A family tradition continued Saturday when West Junior High School student Laura Drees won the Douglas County Spelling Bee.

“I’m kind of in shock,” the eighth-grader said just moments after she was presented with the first-place trophy.

Laura followed the trail blazed by her mother, Karin Drees, who twice won the Hamilton County spelling bee when she was growing up.

“I’m extremely proud and happy,” a beaming Karin Drees said of her daughter.

The words came for more than two hours in the auditorium at Southwest Junior High School, one right after the other as they were pronounced by longtime former Kansas University public address announcer Howard Hill.

And slowly, one by one, words such as “brethren,” “mohair” and “pulpitry” took their toll on the field of 24 contestants from Douglas County’s private and public elementary and junior high schools.

In the end it came down to three contestants.
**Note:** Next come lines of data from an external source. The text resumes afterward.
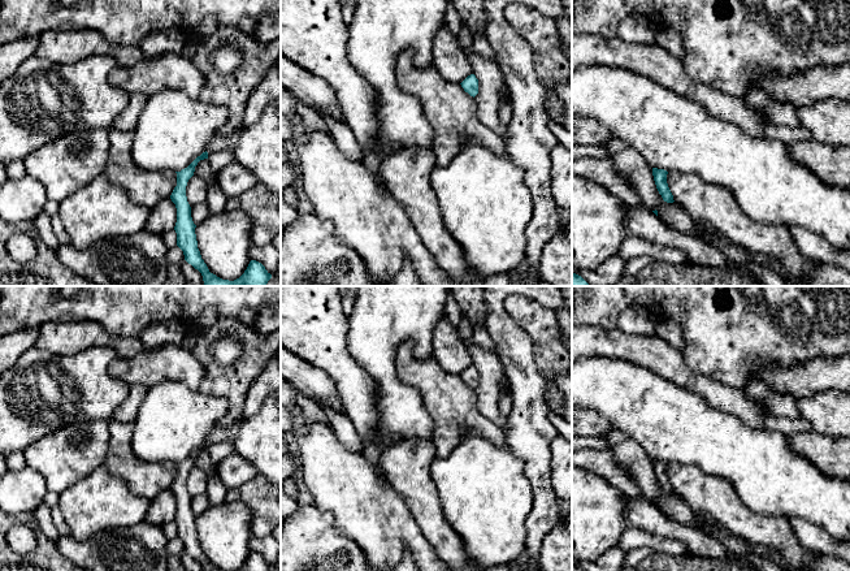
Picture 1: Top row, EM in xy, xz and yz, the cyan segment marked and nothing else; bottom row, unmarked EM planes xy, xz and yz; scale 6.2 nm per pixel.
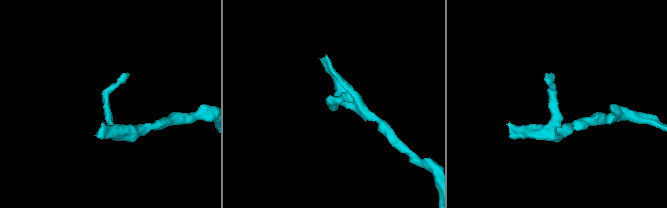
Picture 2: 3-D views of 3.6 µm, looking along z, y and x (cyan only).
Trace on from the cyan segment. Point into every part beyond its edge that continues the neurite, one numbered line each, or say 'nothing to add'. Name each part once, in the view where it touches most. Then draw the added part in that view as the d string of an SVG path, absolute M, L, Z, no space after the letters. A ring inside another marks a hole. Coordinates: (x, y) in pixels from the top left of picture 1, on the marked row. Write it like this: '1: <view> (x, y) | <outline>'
nothing to add

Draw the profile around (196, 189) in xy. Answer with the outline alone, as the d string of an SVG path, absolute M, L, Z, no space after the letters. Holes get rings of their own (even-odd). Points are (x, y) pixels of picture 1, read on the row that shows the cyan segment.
M192 176L186 186L186 196L190 207L195 207L196 204L200 204L205 202L208 194L208 182L199 177L199 176Z

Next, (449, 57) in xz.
M446 23L438 31L433 44L433 64L448 82L460 85L473 74L468 55L459 46L457 35L454 35Z

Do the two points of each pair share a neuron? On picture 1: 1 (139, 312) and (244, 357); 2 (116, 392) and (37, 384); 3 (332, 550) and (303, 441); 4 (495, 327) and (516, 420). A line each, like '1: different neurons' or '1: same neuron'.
1: different neurons
2: same neuron
3: different neurons
4: same neuron

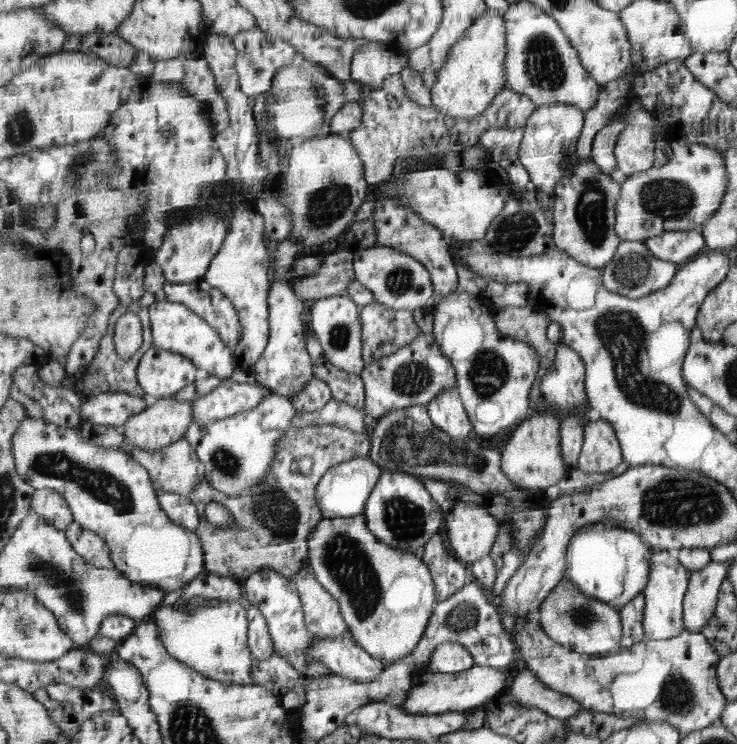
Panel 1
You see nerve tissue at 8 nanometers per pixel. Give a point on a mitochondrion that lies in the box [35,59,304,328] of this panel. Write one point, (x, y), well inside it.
(81, 162)

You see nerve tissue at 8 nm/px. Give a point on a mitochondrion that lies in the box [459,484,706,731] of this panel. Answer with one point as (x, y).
(676, 680)

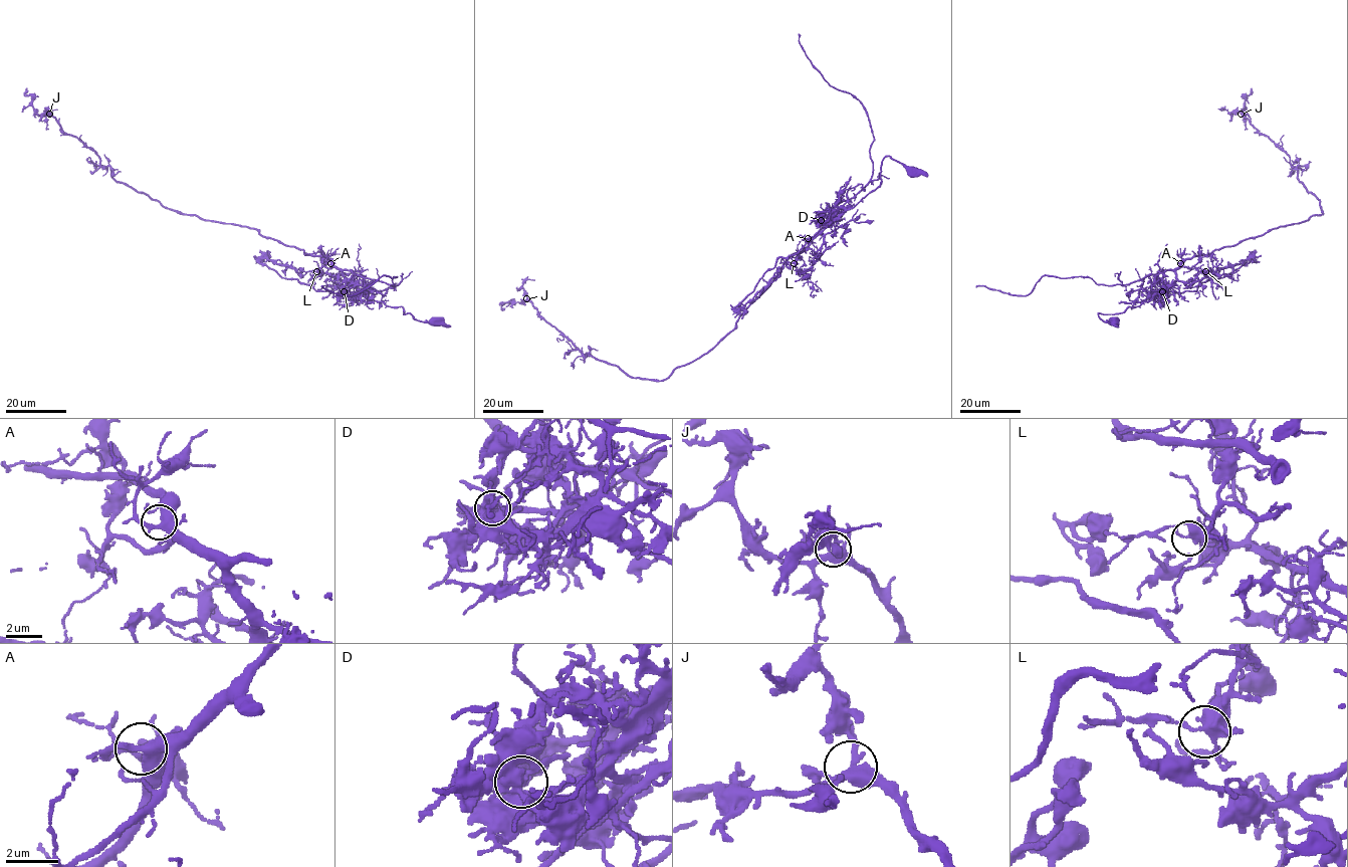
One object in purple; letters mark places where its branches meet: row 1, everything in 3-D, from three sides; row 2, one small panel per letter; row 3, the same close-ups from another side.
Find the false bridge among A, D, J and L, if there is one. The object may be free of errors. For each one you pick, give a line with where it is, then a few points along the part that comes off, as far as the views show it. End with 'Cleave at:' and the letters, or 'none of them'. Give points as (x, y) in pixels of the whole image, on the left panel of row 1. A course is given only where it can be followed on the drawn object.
D: (344, 291) | (344, 291), (352, 273), (324, 256), (177, 213), (118, 182), (93, 151), (39, 115), (26, 87)
Cleave at: D

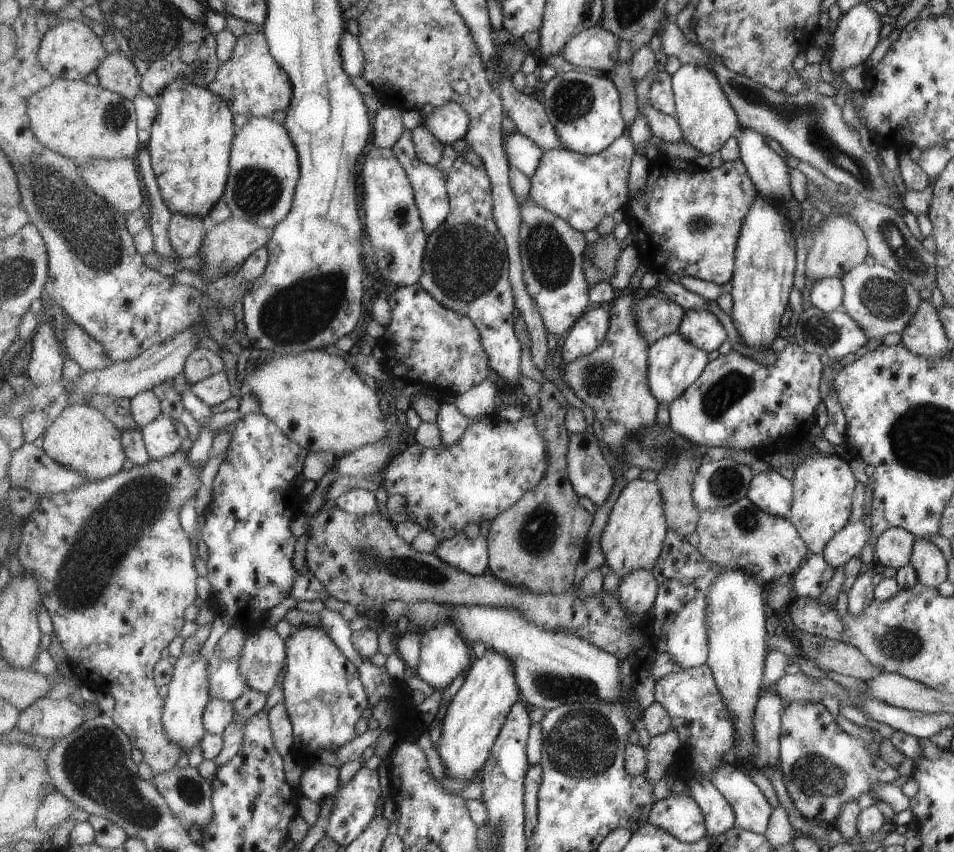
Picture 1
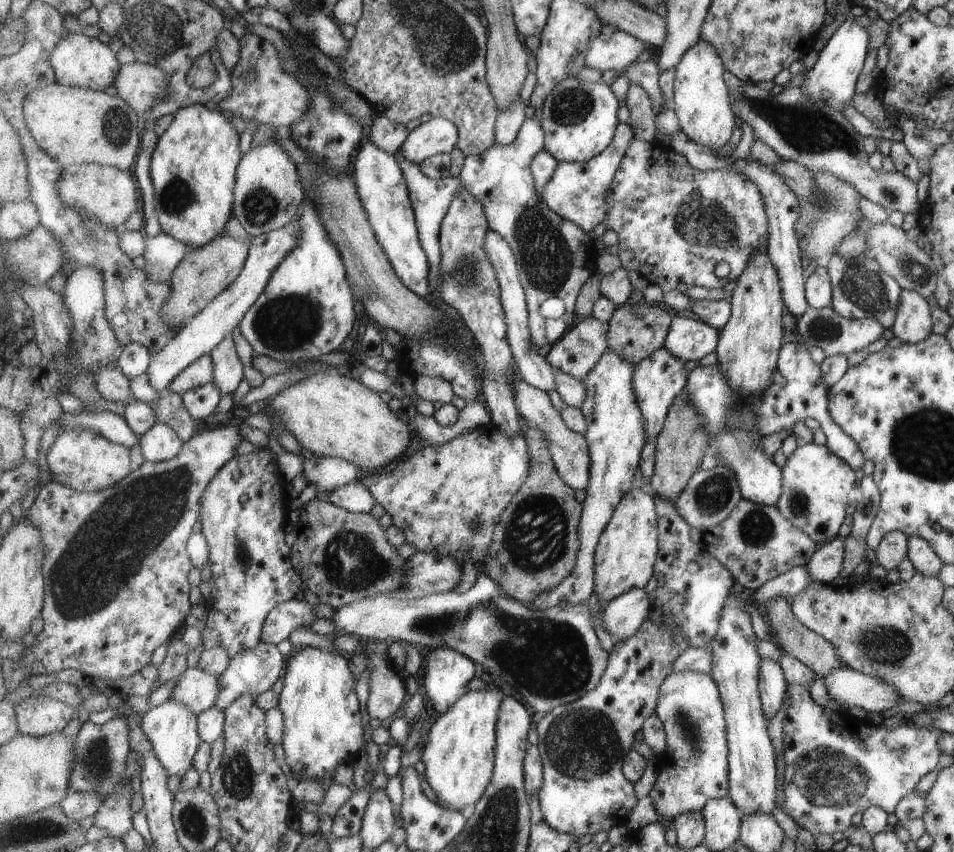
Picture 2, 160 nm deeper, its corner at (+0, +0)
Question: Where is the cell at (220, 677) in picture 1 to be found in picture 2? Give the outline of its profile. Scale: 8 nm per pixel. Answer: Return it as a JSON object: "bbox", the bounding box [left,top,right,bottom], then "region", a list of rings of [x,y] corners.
{"bbox":[170,667,221,715],"region":[[[195,667],[189,668],[180,677],[177,686],[171,692],[170,700],[177,700],[189,706],[199,715],[215,707],[215,702],[219,700],[219,692],[221,692],[221,676],[209,674],[207,670]]]}

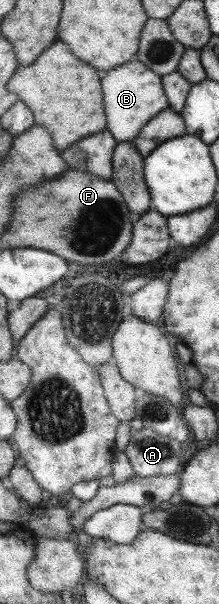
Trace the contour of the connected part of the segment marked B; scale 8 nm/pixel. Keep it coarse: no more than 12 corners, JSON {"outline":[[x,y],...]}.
{"outline":[[135,59],[104,72],[106,130],[135,139],[168,107],[162,76]]}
Hannah Frydman, a Central Junior High School student, tripped up on “connotations” but took third place. Then the word “ridiculously” caused Baldwin Junior High School student Marianne Sansom to stumble.

Laura took her turn and correctly spelled “ridiculously.” To seal her victory, however, she had to get the next word right, which she did, by spelling the word “effluent.”

Laura Drees, 14, a West Junior High School eighth-grader, waits to hear if she spelled her final word correctly in the Douglas County spelling bee at Southwest Junior High. Drees won Saturday by spelling ridiculously and then effluent to win her first Douglas County Spelling Bee.

Watching the contest with Karin Drees was Laura’s uncle, Stanley Rogers, of Lawrence.

“I think she is ridiculously smart,” Rogers said with a laugh. “She reads a lot.”

Laura also was congratulated by her older sister, Bernadette Drees, a West Junior High ninth-grader, who two years ago was a contestant in the spelling bee.

Laura Drees said she was nervous going into the contest, but the nerves were easier to handle because she had been in the spelling bee before.

“I just decided I was going to either win or lose,” she said.

Deborah Summers-Norwood, a teacher at Schwegler School and organizer of this year’s spelling bee, said she was pleased with the contestants.

“I thought they all did an outstanding job,” Summers-Norwood said. “There was a lot of good sportsmanship. I saw some of them patting each other on the back.”

Laura Drees will go on to compete in the Kansas Spelling Bee, set for March 27 in Topeka.